■ **Requirement**
Please reproduce the material below character for character, leaving out the pictures.

(Stored data)
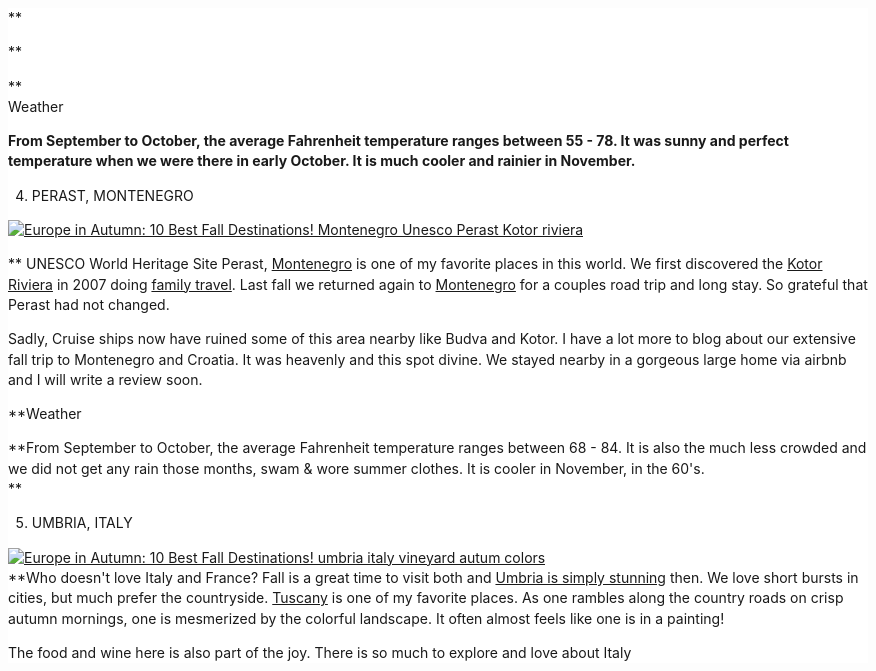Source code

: **

<script src="//www.instagram.com/embed.js"></script>

**

**  
Weather  
  
**From September to October, the average Fahrenheit temperature ranges between 55 - 78. It was sunny and perfect temperature when we were there in early October. It is much cooler and rainier in November.**  
  
  
4) PERAST, MONTENEGRO  
  
[![Europe in Autumn:  10 Best Fall Destinations! Montenegro Unesco Perast Kotor riviera  ](https://pub-ac94b3f306b24c0dba4238943c97f2e1.r2.dev/6a00e5502a9507883302c8d39f58fd200d.jpg "Europe in Autumn:  10 Best Fall Destinations! Montenegro Unesco Perast Kotor riviera  ")](https://pub-ac94b3f306b24c0dba4238943c97f2e1.r2.dev/6a00e5502a9507883302c8d399317f200c-2048x1291-1.jpg)  
  
** UNESCO World Heritage Site Perast, [Montenegro](http://soultravelers3new.local/2007/09/montenegrowho-k.html) is one of my favorite places in this world. We first discovered the [Kotor Riviera](http://soultravelers3new.local/2007/09/kotor-riviera.html) in 2007 doing [family travel](http://soultravelers3new.local/2012/12/around-the-world-family-travel.html). Last fall we returned again to [Montenegro](http://soultravelers3new.local/2022/10/top-instagram-photo-locations-in-kotor-montenegro.html#more) for a couples road trip and long stay. So grateful that Perast had not changed.  
  
Sadly, Cruise ships now have ruined some of this area nearby like Budva and Kotor. I have a lot more to blog about our extensive fall trip to Montenegro and Croatia. It was heavenly and this spot divine. We stayed nearby in a gorgeous large home via airbnb and I will write a review soon.   
  

<iframe allow="accelerometer; autoplay; clipboard-write; encrypted-media; gyroscope; picture-in-picture; web-share" allowfullscreen frameborder="0" height="315" src="https://www.youtube.com/embed/Xq3oSNwC-nI?si=cBcmX6Nz-fJq6xD4" title="YouTube video player" width="560"></iframe>

  
  
  
**Weather  
  
**From September to October, the average Fahrenheit temperature ranges between 68 - 84. It is also the much less crowded and we did not get any rain those months, swam & wore summer clothes. It is cooler in November, in the 60's.   
**  
  
5) UMBRIA, ITALY  
  
[![Europe in Autumn: 10 Best Fall Destinations! umbria   italy vineyard autum colors ](https://pub-ac94b3f306b24c0dba4238943c97f2e1.r2.dev/6a00e5502a9507883302c8d39f001a200b.jpg "Europe in Autumn: 10 Best Fall Destinations! umbria   italy vineyard autum colors ")](https://pub-ac94b3f306b24c0dba4238943c97f2e1.r2.dev/6a00e5502a9507883302c8d399317f200c-2048x1291-1.jpg)  
**Who doesn't love Italy and France? Fall is a great time to visit both and [Umbria is simply stunning](http://soultravelers3new.local/2008/03/ahhhumbria.html) then. We love short bursts in cities, but much prefer the countryside. [Tuscany](http://soultravelers3new.local/2007/05/tuscany-camping.html) is one of my favorite places. As one rambles along the country roads on crisp autumn mornings, one is mesmerized by the colorful landscape. It often almost feels like one is in a painting!  
  
The food and wine here is also part of the joy. There is so much to explore and love about Italy 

■ **Response for this exercise**
Source code

: **

<script src="//www.instagram.com/embed.js"></script>

**

**  
Weather  
  
**From September to October, the average Fahrenheit temperature ranges between 55 - 78. It was sunny and perfect temperature when we were there in early October. It is much cooler and rainier in November.**  
  
  
4) PERAST, MONTENEGRO  
  
[![Europe in Autumn:  10 Best Fall Destinations! Montenegro Unesco Perast Kotor riviera  ](https://pub-ac94b3f306b24c0dba4238943c97f2e1.r2.dev/6a00e5502a9507883302c8d39f58fd200d.jpg "Europe in Autumn:  10 Best Fall Destinations! Montenegro Unesco Perast Kotor riviera  ")](https://pub-ac94b3f306b24c0dba4238943c97f2e1.r2.dev/6a00e5502a9507883302c8d399317f200c-2048x1291-1.jpg)  
  
** UNESCO World Heritage Site Perast, [Montenegro](http://soultravelers3new.local/2007/09/montenegrowho-k.html) is one of my favorite places in this world. We first discovered the [Kotor Riviera](http://soultravelers3new.local/2007/09/kotor-riviera.html) in 2007 doing [family travel](http://soultravelers3new.local/2012/12/around-the-world-family-travel.html). Last fall we returned again to [Montenegro](http://soultravelers3new.local/2022/10/top-instagram-photo-locations-in-kotor-montenegro.html#more) for a couples road trip and long stay. So grateful that Perast had not changed.  
  
Sadly, Cruise ships now have ruined some of this area nearby like Budva and Kotor. I have a lot more to blog about our extensive fall trip to Montenegro and Croatia. It was heavenly and this spot divine. We stayed nearby in a gorgeous large home via airbnb and I will write a review soon.   
  

<iframe allow="accelerometer; autoplay; clipboard-write; encrypted-media; gyroscope; picture-in-picture; web-share" allowfullscreen frameborder="0" height="315" src="https://www.youtube.com/embed/Xq3oSNwC-nI?si=cBcmX6Nz-fJq6xD4" title="YouTube video player" width="560"></iframe>

  
  
  
**Weather  
  
**From September to October, the average Fahrenheit temperature ranges between 68 - 84. It is also the much less crowded and we did not get any rain those months, swam & wore summer clothes. It is cooler in November, in the 60's.   
**  
  
5) UMBRIA, ITALY  
  
[![Europe in Autumn: 10 Best Fall Destinations! umbria   italy vineyard autum colors ](https://pub-ac94b3f306b24c0dba4238943c97f2e1.r2.dev/6a00e5502a9507883302c8d39f001a200b.jpg "Europe in Autumn: 10 Best Fall Destinations! umbria   italy vineyard autum colors ")](https://pub-ac94b3f306b24c0dba4238943c97f2e1.r2.dev/6a00e5502a9507883302c8d399317f200c-2048x1291-1.jpg)  
**Who doesn't love Italy and France? Fall is a great time to visit both and [Umbria is simply stunning](http://soultravelers3new.local/2008/03/ahhhumbria.html) then. We love short bursts in cities, but much prefer the countryside. [Tuscany](http://soultravelers3new.local/2007/05/tuscany-camping.html) is one of my favorite places. As one rambles along the country roads on crisp autumn mornings, one is mesmerized by the colorful landscape. It often almost feels like one is in a painting!  
  
The food and wine here is also part of the joy. There is so much to explore and love about Italy 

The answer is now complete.